Dataset content ->
<<<<

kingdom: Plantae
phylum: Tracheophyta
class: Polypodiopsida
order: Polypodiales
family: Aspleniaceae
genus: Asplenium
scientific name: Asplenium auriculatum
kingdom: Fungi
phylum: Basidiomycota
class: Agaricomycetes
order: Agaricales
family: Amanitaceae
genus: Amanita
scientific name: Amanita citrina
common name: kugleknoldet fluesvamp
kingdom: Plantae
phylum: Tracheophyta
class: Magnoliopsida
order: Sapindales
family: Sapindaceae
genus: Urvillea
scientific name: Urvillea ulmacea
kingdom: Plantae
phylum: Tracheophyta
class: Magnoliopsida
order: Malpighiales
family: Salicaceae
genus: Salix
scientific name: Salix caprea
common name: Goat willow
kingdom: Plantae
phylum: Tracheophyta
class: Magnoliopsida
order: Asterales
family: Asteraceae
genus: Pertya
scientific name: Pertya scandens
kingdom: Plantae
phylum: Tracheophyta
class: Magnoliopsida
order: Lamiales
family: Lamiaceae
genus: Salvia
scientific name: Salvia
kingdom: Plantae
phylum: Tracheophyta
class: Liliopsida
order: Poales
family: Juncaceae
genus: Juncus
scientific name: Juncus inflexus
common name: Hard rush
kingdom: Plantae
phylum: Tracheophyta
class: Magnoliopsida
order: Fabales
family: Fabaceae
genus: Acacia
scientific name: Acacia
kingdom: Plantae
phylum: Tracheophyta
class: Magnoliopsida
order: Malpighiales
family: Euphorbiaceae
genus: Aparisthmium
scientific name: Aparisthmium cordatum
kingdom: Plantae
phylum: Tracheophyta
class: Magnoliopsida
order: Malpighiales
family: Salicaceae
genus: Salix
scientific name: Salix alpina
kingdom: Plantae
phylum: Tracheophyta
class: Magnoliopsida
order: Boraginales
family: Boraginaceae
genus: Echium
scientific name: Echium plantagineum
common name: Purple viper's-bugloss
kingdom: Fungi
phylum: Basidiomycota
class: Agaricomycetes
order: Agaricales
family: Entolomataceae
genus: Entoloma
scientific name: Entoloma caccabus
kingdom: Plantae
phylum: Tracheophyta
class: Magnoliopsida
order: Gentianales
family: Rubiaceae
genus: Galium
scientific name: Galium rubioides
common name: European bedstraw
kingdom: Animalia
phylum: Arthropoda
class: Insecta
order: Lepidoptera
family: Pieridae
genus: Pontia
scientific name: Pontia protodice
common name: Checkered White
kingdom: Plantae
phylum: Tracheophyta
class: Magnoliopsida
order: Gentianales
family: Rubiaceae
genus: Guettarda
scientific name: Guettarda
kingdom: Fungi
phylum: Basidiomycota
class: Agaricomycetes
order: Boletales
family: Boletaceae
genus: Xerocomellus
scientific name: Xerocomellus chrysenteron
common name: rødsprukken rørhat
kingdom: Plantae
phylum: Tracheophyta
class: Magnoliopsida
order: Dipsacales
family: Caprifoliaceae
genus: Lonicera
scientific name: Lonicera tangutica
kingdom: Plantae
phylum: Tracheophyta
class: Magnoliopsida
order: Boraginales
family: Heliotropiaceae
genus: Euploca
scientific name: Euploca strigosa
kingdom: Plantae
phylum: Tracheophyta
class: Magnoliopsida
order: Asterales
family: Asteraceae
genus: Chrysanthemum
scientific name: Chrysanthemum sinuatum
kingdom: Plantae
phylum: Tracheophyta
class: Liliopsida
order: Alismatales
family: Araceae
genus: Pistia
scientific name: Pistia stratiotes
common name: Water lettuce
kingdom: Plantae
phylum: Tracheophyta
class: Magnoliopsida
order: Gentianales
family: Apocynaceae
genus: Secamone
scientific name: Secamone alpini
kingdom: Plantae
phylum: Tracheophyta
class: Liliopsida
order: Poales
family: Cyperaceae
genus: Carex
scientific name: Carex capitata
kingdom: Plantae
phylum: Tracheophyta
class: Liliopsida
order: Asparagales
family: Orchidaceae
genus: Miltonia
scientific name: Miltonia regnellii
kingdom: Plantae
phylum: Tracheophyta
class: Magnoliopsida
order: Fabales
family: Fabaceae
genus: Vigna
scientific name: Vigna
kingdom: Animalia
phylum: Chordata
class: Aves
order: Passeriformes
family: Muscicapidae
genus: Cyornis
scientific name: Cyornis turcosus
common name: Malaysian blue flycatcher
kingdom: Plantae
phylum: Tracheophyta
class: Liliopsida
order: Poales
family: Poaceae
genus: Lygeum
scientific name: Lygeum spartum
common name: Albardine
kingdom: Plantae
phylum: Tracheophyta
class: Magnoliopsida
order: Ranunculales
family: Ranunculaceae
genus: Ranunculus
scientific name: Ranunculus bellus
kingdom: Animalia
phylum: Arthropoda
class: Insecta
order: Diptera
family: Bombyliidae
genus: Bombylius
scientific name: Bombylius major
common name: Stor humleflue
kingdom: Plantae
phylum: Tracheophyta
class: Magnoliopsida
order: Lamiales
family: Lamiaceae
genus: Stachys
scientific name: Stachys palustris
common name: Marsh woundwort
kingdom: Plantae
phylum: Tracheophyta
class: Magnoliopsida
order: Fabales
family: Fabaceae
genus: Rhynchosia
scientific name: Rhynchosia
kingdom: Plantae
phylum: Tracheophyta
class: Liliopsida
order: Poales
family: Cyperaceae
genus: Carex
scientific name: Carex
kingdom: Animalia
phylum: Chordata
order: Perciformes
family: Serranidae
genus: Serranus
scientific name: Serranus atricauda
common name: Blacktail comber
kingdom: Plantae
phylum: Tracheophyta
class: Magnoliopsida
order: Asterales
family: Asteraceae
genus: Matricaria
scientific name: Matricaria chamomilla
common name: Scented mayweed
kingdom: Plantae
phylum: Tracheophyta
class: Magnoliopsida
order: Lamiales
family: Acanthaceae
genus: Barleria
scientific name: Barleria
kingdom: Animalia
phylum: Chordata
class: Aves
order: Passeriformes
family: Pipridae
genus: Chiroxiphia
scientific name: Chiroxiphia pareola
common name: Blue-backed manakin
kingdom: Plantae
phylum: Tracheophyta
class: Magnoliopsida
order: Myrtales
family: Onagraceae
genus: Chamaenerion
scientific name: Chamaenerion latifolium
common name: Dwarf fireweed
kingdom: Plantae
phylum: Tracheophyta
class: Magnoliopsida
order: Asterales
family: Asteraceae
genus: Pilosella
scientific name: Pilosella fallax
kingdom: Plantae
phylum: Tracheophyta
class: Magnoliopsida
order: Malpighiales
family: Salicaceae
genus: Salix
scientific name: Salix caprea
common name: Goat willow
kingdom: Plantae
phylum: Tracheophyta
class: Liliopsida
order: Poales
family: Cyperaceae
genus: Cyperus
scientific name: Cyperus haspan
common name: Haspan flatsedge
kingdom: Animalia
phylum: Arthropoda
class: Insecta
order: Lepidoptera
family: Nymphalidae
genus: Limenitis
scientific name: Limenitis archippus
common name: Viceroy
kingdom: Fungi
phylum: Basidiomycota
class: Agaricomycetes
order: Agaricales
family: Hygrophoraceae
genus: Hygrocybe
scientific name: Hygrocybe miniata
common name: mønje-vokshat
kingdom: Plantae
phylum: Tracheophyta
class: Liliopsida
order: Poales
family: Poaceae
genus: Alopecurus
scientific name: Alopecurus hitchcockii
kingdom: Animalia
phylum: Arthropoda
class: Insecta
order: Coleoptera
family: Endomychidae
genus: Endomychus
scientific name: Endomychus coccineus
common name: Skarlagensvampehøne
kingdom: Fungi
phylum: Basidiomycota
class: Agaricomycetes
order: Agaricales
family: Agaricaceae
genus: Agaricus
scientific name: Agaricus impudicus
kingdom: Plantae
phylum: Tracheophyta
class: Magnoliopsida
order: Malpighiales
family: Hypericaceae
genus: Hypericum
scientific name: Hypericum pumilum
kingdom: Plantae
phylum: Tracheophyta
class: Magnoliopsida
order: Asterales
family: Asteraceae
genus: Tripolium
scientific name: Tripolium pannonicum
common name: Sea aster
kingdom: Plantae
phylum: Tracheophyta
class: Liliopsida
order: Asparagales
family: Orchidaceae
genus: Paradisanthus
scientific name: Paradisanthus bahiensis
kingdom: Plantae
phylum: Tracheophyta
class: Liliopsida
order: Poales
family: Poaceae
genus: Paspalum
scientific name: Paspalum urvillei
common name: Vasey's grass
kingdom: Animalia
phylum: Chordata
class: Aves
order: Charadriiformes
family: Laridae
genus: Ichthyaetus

>>>>

Starting with the line with "common name: Vasey's grass" and going on through the end of the records, give the lines again with "phylum" swapped for "division". Leave everything else in them unchanged.

Complete answer ->
common name: Vasey's grass
kingdom: Animalia
division: Chordata
class: Aves
order: Charadriiformes
family: Laridae
genus: Ichthyaetus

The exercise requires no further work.